▶ [RECORDS FOR THE EXERCISE]
************

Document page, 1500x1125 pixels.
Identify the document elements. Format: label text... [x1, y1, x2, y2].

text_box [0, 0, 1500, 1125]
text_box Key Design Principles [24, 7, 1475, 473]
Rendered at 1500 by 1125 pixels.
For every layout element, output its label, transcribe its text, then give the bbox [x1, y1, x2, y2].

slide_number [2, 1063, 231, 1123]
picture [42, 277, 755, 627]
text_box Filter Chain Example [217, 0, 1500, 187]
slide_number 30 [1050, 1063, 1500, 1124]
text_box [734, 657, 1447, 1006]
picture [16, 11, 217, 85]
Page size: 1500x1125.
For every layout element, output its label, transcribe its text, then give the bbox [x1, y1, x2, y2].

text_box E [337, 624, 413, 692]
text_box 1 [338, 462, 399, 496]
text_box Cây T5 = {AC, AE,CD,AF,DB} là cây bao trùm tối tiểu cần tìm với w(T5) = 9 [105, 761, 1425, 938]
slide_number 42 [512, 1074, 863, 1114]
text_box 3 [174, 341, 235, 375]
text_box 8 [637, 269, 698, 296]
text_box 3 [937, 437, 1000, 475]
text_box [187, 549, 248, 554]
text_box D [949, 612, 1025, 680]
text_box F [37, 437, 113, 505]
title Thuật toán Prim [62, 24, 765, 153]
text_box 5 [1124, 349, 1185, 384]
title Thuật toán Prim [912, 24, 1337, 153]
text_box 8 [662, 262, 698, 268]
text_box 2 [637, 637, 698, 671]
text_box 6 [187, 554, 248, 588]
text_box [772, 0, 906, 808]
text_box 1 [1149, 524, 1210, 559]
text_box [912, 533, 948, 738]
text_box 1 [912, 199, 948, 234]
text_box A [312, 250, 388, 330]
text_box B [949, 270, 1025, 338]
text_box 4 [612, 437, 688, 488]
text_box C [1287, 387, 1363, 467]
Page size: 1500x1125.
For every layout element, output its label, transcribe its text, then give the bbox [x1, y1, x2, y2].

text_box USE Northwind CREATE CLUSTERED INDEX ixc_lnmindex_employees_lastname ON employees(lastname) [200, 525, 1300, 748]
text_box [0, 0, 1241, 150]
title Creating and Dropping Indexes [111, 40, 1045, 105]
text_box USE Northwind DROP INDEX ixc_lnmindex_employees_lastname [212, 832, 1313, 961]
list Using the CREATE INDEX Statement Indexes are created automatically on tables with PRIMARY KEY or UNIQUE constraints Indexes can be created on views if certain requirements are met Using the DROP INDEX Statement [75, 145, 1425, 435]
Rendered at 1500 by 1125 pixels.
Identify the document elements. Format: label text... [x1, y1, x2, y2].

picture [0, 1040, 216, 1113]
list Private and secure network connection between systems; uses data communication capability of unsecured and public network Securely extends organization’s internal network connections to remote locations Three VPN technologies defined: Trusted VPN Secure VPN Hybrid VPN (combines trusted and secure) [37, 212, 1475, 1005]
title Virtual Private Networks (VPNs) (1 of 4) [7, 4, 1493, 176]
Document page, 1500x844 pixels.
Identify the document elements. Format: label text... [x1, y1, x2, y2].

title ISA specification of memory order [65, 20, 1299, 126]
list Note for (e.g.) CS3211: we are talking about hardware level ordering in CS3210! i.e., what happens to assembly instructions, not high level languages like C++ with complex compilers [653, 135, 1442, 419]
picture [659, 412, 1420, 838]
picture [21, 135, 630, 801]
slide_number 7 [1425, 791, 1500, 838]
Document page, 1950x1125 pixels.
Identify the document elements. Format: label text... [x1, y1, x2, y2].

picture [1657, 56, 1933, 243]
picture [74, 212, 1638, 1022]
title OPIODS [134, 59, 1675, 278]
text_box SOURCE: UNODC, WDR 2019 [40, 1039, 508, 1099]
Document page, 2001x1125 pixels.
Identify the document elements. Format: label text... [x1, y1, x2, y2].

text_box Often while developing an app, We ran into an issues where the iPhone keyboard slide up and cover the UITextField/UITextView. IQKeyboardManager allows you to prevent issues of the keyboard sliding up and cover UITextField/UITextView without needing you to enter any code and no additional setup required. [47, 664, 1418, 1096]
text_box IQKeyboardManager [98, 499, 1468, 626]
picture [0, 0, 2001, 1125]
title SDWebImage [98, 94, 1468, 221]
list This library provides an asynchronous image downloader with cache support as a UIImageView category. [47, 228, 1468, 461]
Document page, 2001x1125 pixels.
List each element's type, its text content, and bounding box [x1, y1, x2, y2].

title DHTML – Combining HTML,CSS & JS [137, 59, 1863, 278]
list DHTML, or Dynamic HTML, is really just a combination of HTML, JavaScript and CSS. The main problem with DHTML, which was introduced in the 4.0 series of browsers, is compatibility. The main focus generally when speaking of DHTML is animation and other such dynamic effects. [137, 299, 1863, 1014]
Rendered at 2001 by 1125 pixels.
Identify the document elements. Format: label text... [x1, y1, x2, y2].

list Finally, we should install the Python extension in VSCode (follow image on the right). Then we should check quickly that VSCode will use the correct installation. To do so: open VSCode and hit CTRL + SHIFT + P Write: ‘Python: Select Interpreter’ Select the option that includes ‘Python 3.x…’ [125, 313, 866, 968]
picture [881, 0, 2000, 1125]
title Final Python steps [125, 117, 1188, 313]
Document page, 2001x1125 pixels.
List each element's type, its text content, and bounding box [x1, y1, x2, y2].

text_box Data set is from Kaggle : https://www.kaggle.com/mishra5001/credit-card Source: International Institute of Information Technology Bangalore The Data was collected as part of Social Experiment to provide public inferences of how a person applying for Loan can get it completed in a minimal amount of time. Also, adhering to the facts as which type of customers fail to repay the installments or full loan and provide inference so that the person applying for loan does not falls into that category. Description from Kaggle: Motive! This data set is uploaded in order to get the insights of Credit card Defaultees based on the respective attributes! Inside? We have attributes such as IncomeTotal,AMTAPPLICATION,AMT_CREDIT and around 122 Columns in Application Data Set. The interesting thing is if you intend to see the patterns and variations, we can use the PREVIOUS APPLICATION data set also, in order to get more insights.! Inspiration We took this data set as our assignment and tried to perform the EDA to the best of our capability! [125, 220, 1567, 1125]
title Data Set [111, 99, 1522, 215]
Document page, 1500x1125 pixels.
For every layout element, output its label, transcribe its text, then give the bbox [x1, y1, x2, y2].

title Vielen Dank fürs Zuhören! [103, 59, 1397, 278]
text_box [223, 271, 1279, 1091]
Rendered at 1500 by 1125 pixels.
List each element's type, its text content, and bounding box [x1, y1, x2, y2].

************

▶ [ASSIGNMENT] Return the entries above exactly as they appear.

▶ [RESULT OF THIS EXERCISE]
Document page, 1500x1125 pixels.
Identify the document elements. Format: label text... [x1, y1, x2, y2].

text_box [0, 0, 1500, 1125]
text_box Key Design Principles [24, 7, 1475, 473]
Rendered at 1500 by 1125 pixels.
For every layout element, output its label, transcribe its text, then give the bbox [x1, y1, x2, y2].

slide_number [2, 1063, 231, 1123]
picture [42, 277, 755, 627]
text_box Filter Chain Example [217, 0, 1500, 187]
slide_number 30 [1050, 1063, 1500, 1124]
text_box [734, 657, 1447, 1006]
picture [16, 11, 217, 85]
Page size: 1500x1125.
For every layout element, output its label, transcribe its text, then give the bbox [x1, y1, x2, y2].

text_box E [337, 624, 413, 692]
text_box 1 [338, 462, 399, 496]
text_box Cây T5 = {AC, AE,CD,AF,DB} là cây bao trùm tối tiểu cần tìm với w(T5) = 9 [105, 761, 1425, 938]
slide_number 42 [512, 1074, 863, 1114]
text_box 3 [174, 341, 235, 375]
text_box 8 [637, 269, 698, 296]
text_box 3 [937, 437, 1000, 475]
text_box [187, 549, 248, 554]
text_box D [949, 612, 1025, 680]
text_box F [37, 437, 113, 505]
title Thuật toán Prim [62, 24, 765, 153]
text_box 5 [1124, 349, 1185, 384]
title Thuật toán Prim [912, 24, 1337, 153]
text_box 8 [662, 262, 698, 268]
text_box 2 [637, 637, 698, 671]
text_box 6 [187, 554, 248, 588]
text_box [772, 0, 906, 808]
text_box 1 [1149, 524, 1210, 559]
text_box [912, 533, 948, 738]
text_box 1 [912, 199, 948, 234]
text_box A [312, 250, 388, 330]
text_box B [949, 270, 1025, 338]
text_box 4 [612, 437, 688, 488]
text_box C [1287, 387, 1363, 467]
Page size: 1500x1125.
For every layout element, output its label, transcribe its text, then give the bbox [x1, y1, x2, y2].

text_box USE Northwind CREATE CLUSTERED INDEX ixc_lnmindex_employees_lastname ON employees(lastname) [200, 525, 1300, 748]
text_box [0, 0, 1241, 150]
title Creating and Dropping Indexes [111, 40, 1045, 105]
text_box USE Northwind DROP INDEX ixc_lnmindex_employees_lastname [212, 832, 1313, 961]
list Using the CREATE INDEX Statement Indexes are created automatically on tables with PRIMARY KEY or UNIQUE constraints Indexes can be created on views if certain requirements are met Using the DROP INDEX Statement [75, 145, 1425, 435]
Rendered at 1500 by 1125 pixels.
Identify the document elements. Format: label text... [x1, y1, x2, y2].

picture [0, 1040, 216, 1113]
list Private and secure network connection between systems; uses data communication capability of unsecured and public network Securely extends organization’s internal network connections to remote locations Three VPN technologies defined: Trusted VPN Secure VPN Hybrid VPN (combines trusted and secure) [37, 212, 1475, 1005]
title Virtual Private Networks (VPNs) (1 of 4) [7, 4, 1493, 176]
Document page, 1500x844 pixels.
Identify the document elements. Format: label text... [x1, y1, x2, y2].

title ISA specification of memory order [65, 20, 1299, 126]
list Note for (e.g.) CS3211: we are talking about hardware level ordering in CS3210! i.e., what happens to assembly instructions, not high level languages like C++ with complex compilers [653, 135, 1442, 419]
picture [659, 412, 1420, 838]
picture [21, 135, 630, 801]
slide_number 7 [1425, 791, 1500, 838]
Document page, 1950x1125 pixels.
Identify the document elements. Format: label text... [x1, y1, x2, y2].

picture [1657, 56, 1933, 243]
picture [74, 212, 1638, 1022]
title OPIODS [134, 59, 1675, 278]
text_box SOURCE: UNODC, WDR 2019 [40, 1039, 508, 1099]
Document page, 2001x1125 pixels.
Identify the document elements. Format: label text... [x1, y1, x2, y2].

text_box Often while developing an app, We ran into an issues where the iPhone keyboard slide up and cover the UITextField/UITextView. IQKeyboardManager allows you to prevent issues of the keyboard sliding up and cover UITextField/UITextView without needing you to enter any code and no additional setup required. [47, 664, 1418, 1096]
text_box IQKeyboardManager [98, 499, 1468, 626]
picture [0, 0, 2001, 1125]
title SDWebImage [98, 94, 1468, 221]
list This library provides an asynchronous image downloader with cache support as a UIImageView category. [47, 228, 1468, 461]
Document page, 2001x1125 pixels.
List each element's type, its text content, and bounding box [x1, y1, x2, y2].

title DHTML – Combining HTML,CSS & JS [137, 59, 1863, 278]
list DHTML, or Dynamic HTML, is really just a combination of HTML, JavaScript and CSS. The main problem with DHTML, which was introduced in the 4.0 series of browsers, is compatibility. The main focus generally when speaking of DHTML is animation and other such dynamic effects. [137, 299, 1863, 1014]
Rendered at 2001 by 1125 pixels.
Identify the document elements. Format: label text... [x1, y1, x2, y2].

list Finally, we should install the Python extension in VSCode (follow image on the right). Then we should check quickly that VSCode will use the correct installation. To do so: open VSCode and hit CTRL + SHIFT + P Write: ‘Python: Select Interpreter’ Select the option that includes ‘Python 3.x…’ [125, 313, 866, 968]
picture [881, 0, 2000, 1125]
title Final Python steps [125, 117, 1188, 313]
Document page, 2001x1125 pixels.
List each element's type, its text content, and bounding box [x1, y1, x2, y2].

text_box Data set is from Kaggle : https://www.kaggle.com/mishra5001/credit-card Source: International Institute of Information Technology Bangalore The Data was collected as part of Social Experiment to provide public inferences of how a person applying for Loan can get it completed in a minimal amount of time. Also, adhering to the facts as which type of customers fail to repay the installments or full loan and provide inference so that the person applying for loan does not falls into that category. Description from Kaggle: Motive! This data set is uploaded in order to get the insights of Credit card Defaultees based on the respective attributes! Inside? We have attributes such as IncomeTotal,AMTAPPLICATION,AMT_CREDIT and around 122 Columns in Application Data Set. The interesting thing is if you intend to see the patterns and variations, we can use the PREVIOUS APPLICATION data set also, in order to get more insights.! Inspiration We took this data set as our assignment and tried to perform the EDA to the best of our capability! [125, 220, 1567, 1125]
title Data Set [111, 99, 1522, 215]
Document page, 1500x1125 pixels.
For every layout element, output its label, transcribe its text, then give the bbox [x1, y1, x2, y2].

title Vielen Dank fürs Zuhören! [103, 59, 1397, 278]
text_box [223, 271, 1279, 1091]
Rendered at 1500 by 1125 pixels.
List each element's type, its text content, and bounding box [x1, y1, x2, y2].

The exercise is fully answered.